Nowadays, the world anti-imperialist front that has been formed by the socialist DPRK and China with capitalist Russia and other countries should be regarded in a similar light as the world united front against fascism that the socialist Soviet Union created with the imperialist USA and Britain – as a force capable of smashing the main enemy and unleashing a new wave of revolutions in the world as the imperialist system falls ever deeper into crisis and fails to re-invigorate itself through new conquests in war.
In 2022, the Ukrainian war escalated in eastern Europe. When war spreads to South Korea and Taiwan, it will be indisputable that the third world war has arrived. This world war, which has undoubtedly been provoked by the imperialist side, will bring about another period of great transition following the victory of the war of liberation in east Asia, decisively hastening the doom of the imperialist forces, and moving the world into a period of great upsurge.
The anti-imperialist struggle, ideological warfare and the communist forces are interconnected
The anti-imperialist struggle is our practice, ideological warfare is our theory, and the communist forces are our organization.
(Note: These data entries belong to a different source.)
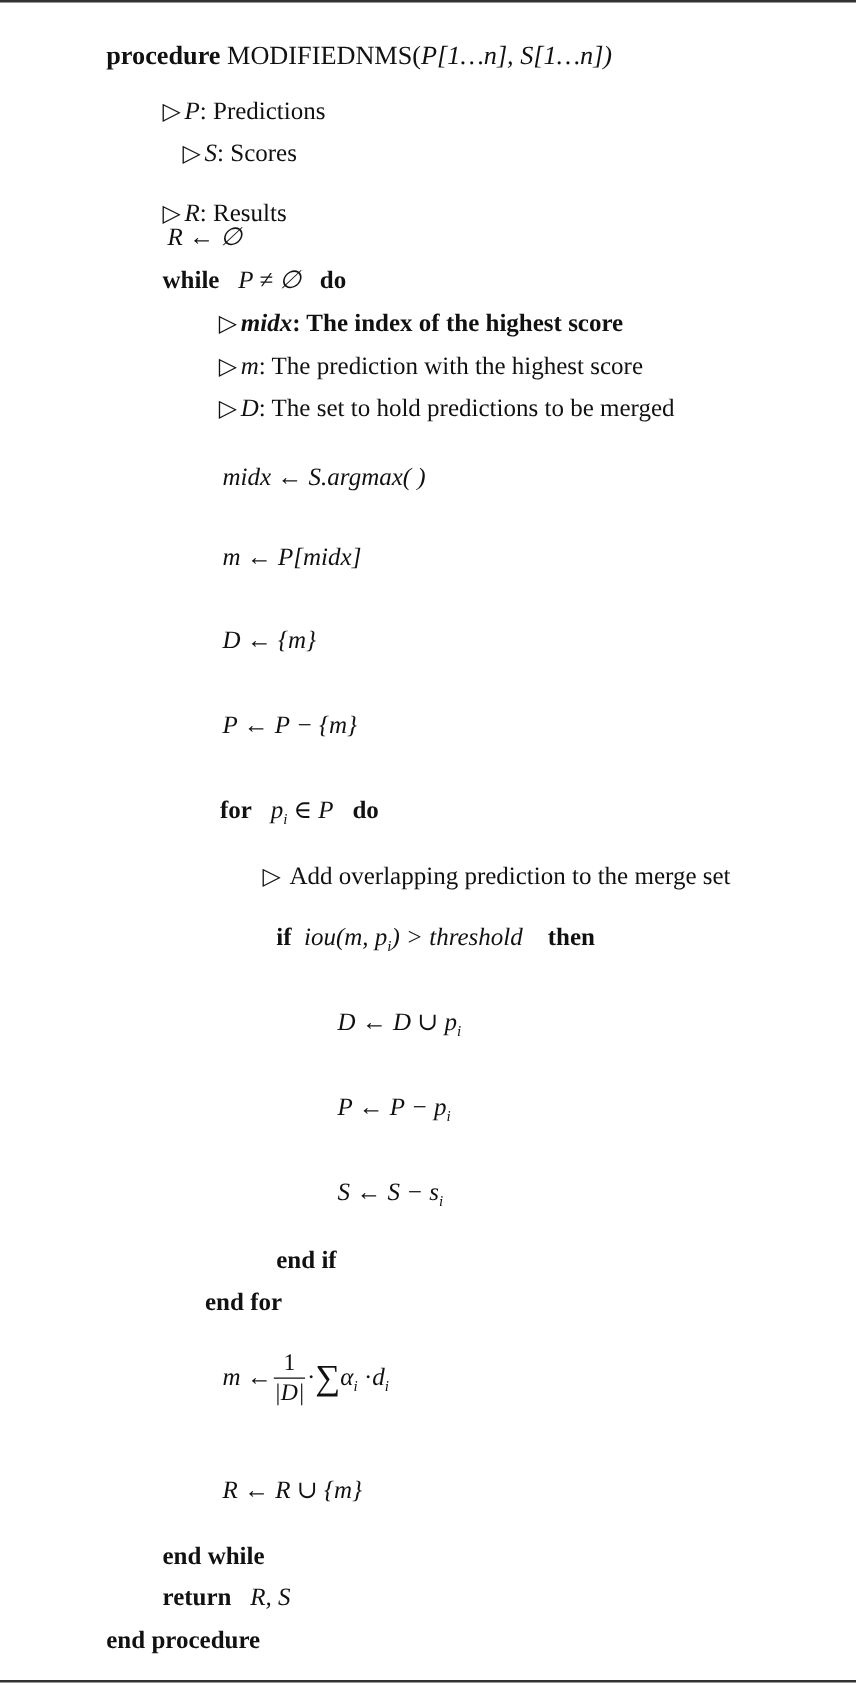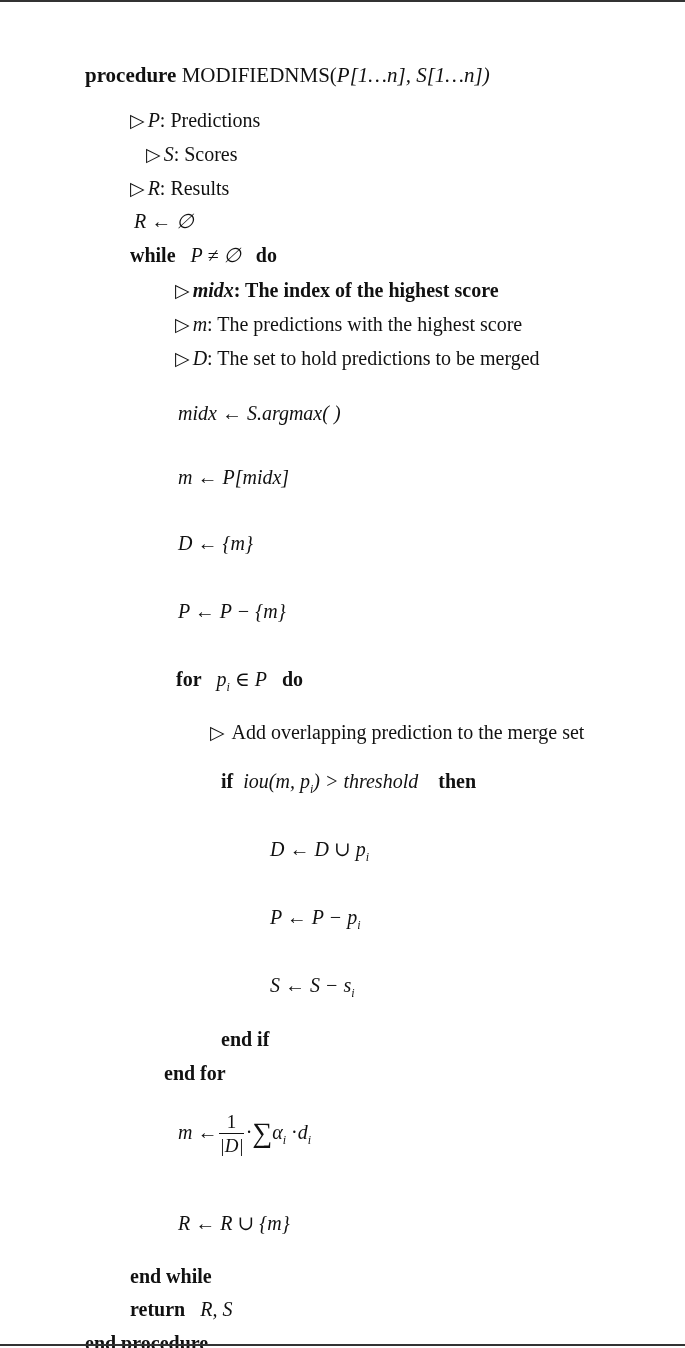--- a/index.html
+++ b/index.html
@@ -6,7 +6,7 @@
   body { width:685px; height:1348px; position:relative; overflow:hidden;
          font-family:"Liberation Serif", "DejaVu Serif", serif; color:#111; font-size:20px; }
   .rule { position:absolute; left:0; width:685px; height:2px; background:#333; }
-  .line { position:absolute; white-space:nowrap; line-height:24px;margin-top:31px; }
+  .line { position:absolute; white-space:nowrap; line-height:24px; }
   b { font-weight:bold; }
   i { font-style:italic; }
   .tri { font-style:normal; font-size:19px; margin-right:3px; }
Anti-imperialist struggle and ideological warfare have the relationship of practice to theory, while ideological warfare and the communist forces have the relationship of theory to organization. The communist forces and the anti-imperialist struggle have the relationship of organization to practice.
In the present day, anti-imperialism is justice and pro-imperialism is injustice. History demands of us that the just anti-imperialist front and the just anti-imperialist war must be victorious. The proletariat and people of the world must be united under the banner of anti-imperialism and advance towards the final victory of socialist revolution.
In this serious moment, when the full outbreak of the third world war is imminent, the Platform will do its utmost to accomplish its sacred three-point goals of strengthening the anti-imperialist struggle, strengthening the ideological struggle, and strengthening the international forces of communism.